Even for such a simple risk calculation, the analysis is elusively complex. Risks with a very high impact and a low probability are even more elusive. What if your company is put on some blacklist and your cloud-based system, including all your data, becomes unavailable because the provider is not allowed to do business with you anymore? Not a very likely scenario, I admit, but what if this provider was hacked or goes bankrupt? This scenario is perhaps more probably. Worst case you lose all your data, but again this is not very likely. In traditional risk analyses the risk will be calculated using maximum impact:
risk = (almost zero) x (ridiculous amount of money) = nonsense.

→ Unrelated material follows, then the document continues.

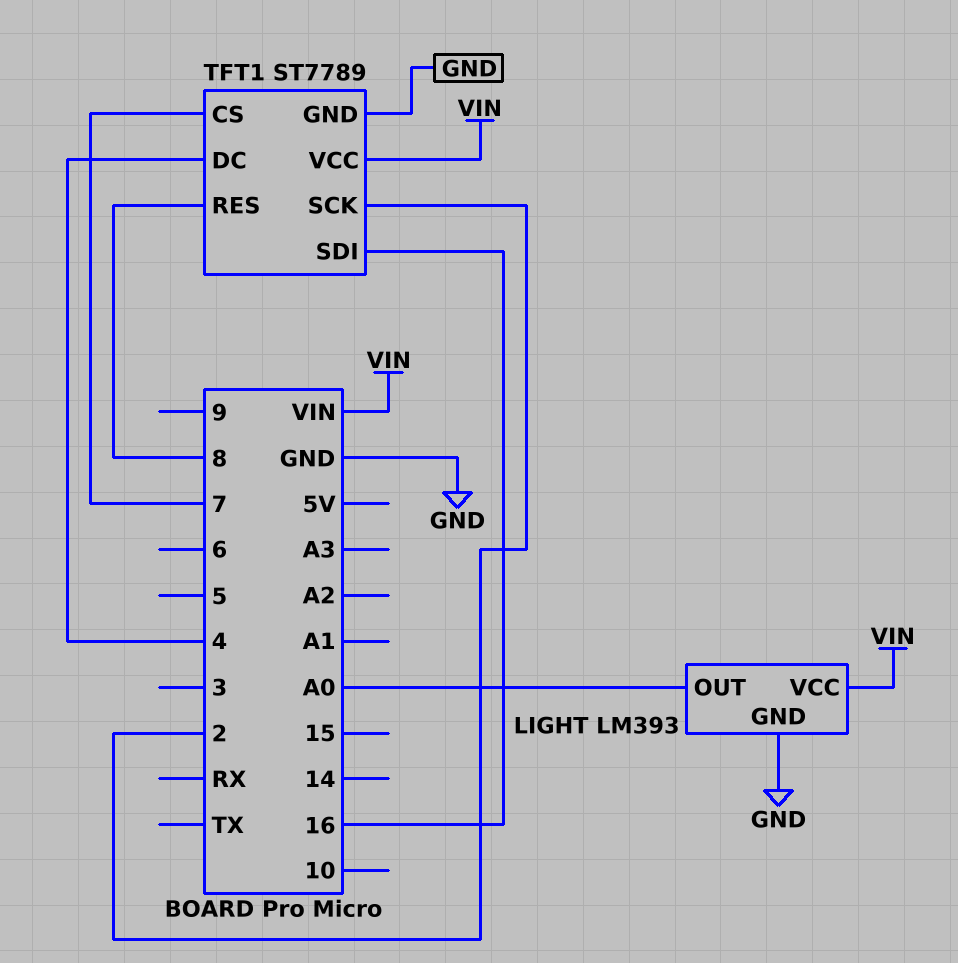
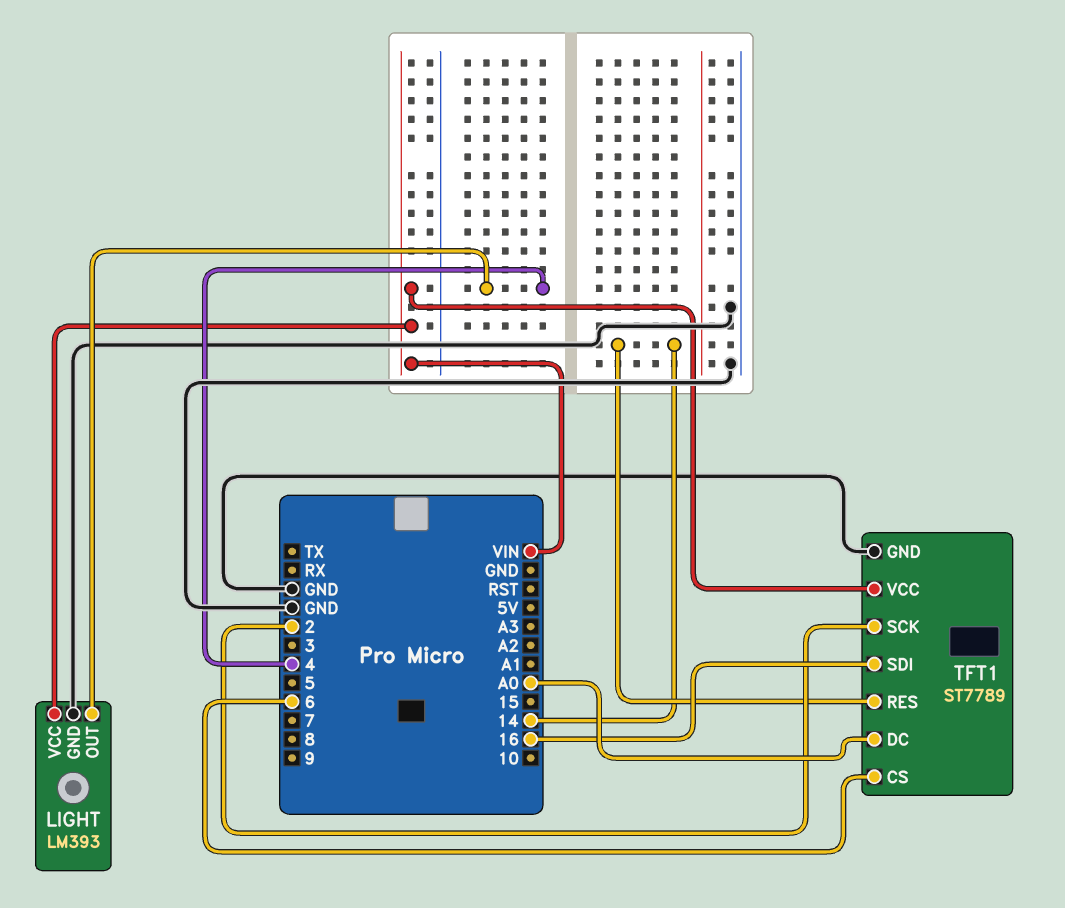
LIGHT pin OUT: A0 -> 4
TFT1 pin CS: 7 -> 6
TFT1 pin DC: 4 -> A0
TFT1 pin RES: 8 -> 14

Reality is not black and white. The impact of an unwanted event is not zero or maximum damage. Fire in the datacentre is usually very local, because of a failing power supply. A datacentre burning down to the ground is not very common. The damage in any incident will most likely be in the range of tens of thousands of euro’s, the maximum damage will be a number of millions. The fact that damage is probably a lot lower in most cases is completely ignored with this method.
One may argue, for absolute values the traditional methods are not ideal, but at least it’s one strategy to use when prioritizing risk.
In traditional risk analysis risks are categorized in levels of impact (Negligible, minor, moderate, …) and levels of likelihood (improbable, seldom, occasional, …). A matrix is created where all the identified risks are plotted. Usually it is color-coded to categorize high impact and high probability (red), low impact and low probability (green) and everything in between (gradients). It’s often called a heatmap.
Hubbard gives a few examples in his book. For this example, the category “seldom” is defined as >1%-25% and category “catastrophic” as >10 Million like in the heatmap example above. Let’s assume we identified two risks:
risk A: likelihood is 2%, impact in 10 Million risk B: likelihood is 20%, impact is 100 Million
When we calculate the risk as likelihood x impact, risk B is 100 times risk A. They would however be plotted in the same cell of the matrix. In the same way you could end up with risks which are very similar but end up in different cells.
A way to address the fact that there is variance in the impact of any event is to assume that the probability of any amount of damage will follow a normal distribution. A normal distribution is shown in the diagram below. The mean value will have the highest probability, very low and very high values will have a low probability, meaning that the bandwidth will vary. In the diagram below the blue line the mean value for blue, red and yellow lines is zero. The probability we are between -0.5 and 0.5 is much higher with the blue line than with the yellow line.
Applied to the stolen laptop example the risk can now be defined as:
Risk = (2% chance per year a laptop is stolen) x
(90% probability the impact is between 1000 and 25000 euro)
A giant data leak may occur resulting in millions of damages when a single laptop is stolen, the probability however is very low (less than 5%, probably lower).
Note we now define the risk as a change or probability of damage instead of an absolute amount of money. In my opinion, this models the real world, where we can predict the course of the impact of events happening, but we cannot predict the impact of individual events. People who play the lottery will “win” about half of the money they pay for their tickets, but the chance of someone winning the jackpot is miniscule.